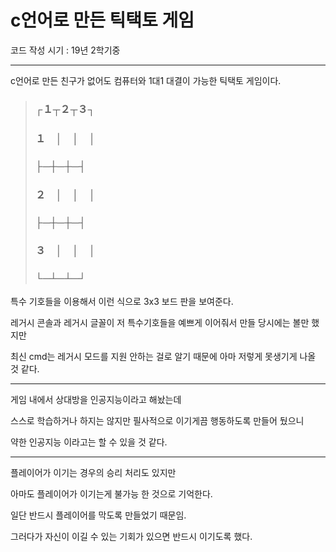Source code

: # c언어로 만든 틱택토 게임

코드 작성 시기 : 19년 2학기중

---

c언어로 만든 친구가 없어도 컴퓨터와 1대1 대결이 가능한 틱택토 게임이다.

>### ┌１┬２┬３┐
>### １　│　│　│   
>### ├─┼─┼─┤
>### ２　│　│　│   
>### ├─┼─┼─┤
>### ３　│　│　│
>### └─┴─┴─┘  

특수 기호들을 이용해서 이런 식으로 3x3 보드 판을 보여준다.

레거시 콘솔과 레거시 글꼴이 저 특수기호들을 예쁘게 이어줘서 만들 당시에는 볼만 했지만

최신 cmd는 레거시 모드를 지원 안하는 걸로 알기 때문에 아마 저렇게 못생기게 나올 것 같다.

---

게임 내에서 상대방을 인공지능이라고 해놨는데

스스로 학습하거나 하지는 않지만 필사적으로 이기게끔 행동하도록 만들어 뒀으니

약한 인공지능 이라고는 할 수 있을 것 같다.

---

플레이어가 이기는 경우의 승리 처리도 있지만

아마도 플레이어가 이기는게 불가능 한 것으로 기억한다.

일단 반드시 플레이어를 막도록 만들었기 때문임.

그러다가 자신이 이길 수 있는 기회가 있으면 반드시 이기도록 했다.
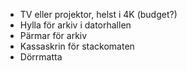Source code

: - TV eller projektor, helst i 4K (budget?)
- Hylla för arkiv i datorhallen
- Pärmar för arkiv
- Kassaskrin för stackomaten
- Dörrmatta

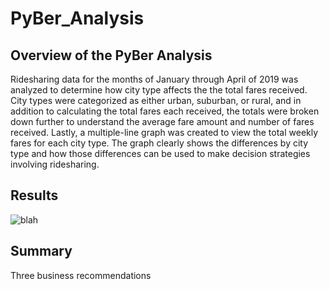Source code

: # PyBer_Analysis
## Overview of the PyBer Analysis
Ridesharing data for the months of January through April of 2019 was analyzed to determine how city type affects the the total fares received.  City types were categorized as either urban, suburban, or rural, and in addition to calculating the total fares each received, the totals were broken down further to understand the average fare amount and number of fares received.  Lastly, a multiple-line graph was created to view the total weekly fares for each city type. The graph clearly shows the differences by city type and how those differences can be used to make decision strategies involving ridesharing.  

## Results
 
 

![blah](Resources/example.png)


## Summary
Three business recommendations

---

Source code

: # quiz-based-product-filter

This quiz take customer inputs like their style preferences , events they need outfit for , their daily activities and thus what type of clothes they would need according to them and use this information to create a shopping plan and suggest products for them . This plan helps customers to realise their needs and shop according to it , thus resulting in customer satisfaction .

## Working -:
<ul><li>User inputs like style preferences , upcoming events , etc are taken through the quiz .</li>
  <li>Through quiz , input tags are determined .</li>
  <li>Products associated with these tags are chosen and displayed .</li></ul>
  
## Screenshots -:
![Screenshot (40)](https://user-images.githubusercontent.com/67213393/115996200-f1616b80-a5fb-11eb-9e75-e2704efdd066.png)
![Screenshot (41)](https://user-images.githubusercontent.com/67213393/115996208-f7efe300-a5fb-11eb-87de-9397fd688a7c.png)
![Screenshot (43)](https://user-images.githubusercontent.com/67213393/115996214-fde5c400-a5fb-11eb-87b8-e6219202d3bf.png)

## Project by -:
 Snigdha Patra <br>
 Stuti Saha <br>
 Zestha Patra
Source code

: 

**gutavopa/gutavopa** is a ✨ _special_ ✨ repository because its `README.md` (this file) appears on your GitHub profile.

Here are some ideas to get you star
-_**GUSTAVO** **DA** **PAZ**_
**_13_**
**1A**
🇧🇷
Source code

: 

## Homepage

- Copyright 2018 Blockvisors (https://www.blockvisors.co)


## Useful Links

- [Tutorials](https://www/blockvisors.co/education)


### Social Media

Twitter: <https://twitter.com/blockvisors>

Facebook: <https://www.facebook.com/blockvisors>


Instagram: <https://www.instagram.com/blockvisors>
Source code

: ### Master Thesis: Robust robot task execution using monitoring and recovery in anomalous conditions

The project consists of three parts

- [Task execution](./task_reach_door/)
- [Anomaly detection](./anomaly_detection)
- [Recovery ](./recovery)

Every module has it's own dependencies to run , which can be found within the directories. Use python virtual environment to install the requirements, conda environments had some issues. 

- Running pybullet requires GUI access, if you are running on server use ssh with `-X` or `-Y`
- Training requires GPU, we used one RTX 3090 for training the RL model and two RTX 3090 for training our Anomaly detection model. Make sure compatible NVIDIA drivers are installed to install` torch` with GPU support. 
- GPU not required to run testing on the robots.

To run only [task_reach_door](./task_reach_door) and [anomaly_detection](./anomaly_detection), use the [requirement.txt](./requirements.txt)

* * *

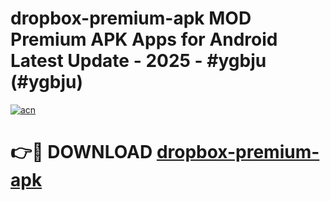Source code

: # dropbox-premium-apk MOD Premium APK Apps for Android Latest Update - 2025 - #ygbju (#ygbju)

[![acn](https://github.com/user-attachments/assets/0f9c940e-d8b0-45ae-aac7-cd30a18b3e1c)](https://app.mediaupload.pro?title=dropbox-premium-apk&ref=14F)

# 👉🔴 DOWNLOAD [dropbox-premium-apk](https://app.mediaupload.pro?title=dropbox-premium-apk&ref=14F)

### Exercise prompt
Of the entries above, transcribe exactly those lines that fall between the line containing "- Training requires" and the line containing "To run only", together with those two lines.

### Exercise response
- Training requires GPU, we used one RTX 3090 for training the RL model and two RTX 3090 for training our Anomaly detection model. Make sure compatible NVIDIA drivers are installed to install` torch` with GPU support. 
- GPU not required to run testing on the robots.

To run only [task_reach_door](./task_reach_door) and [anomaly_detection](./anomaly_detection), use the [requirement.txt](./requirements.txt)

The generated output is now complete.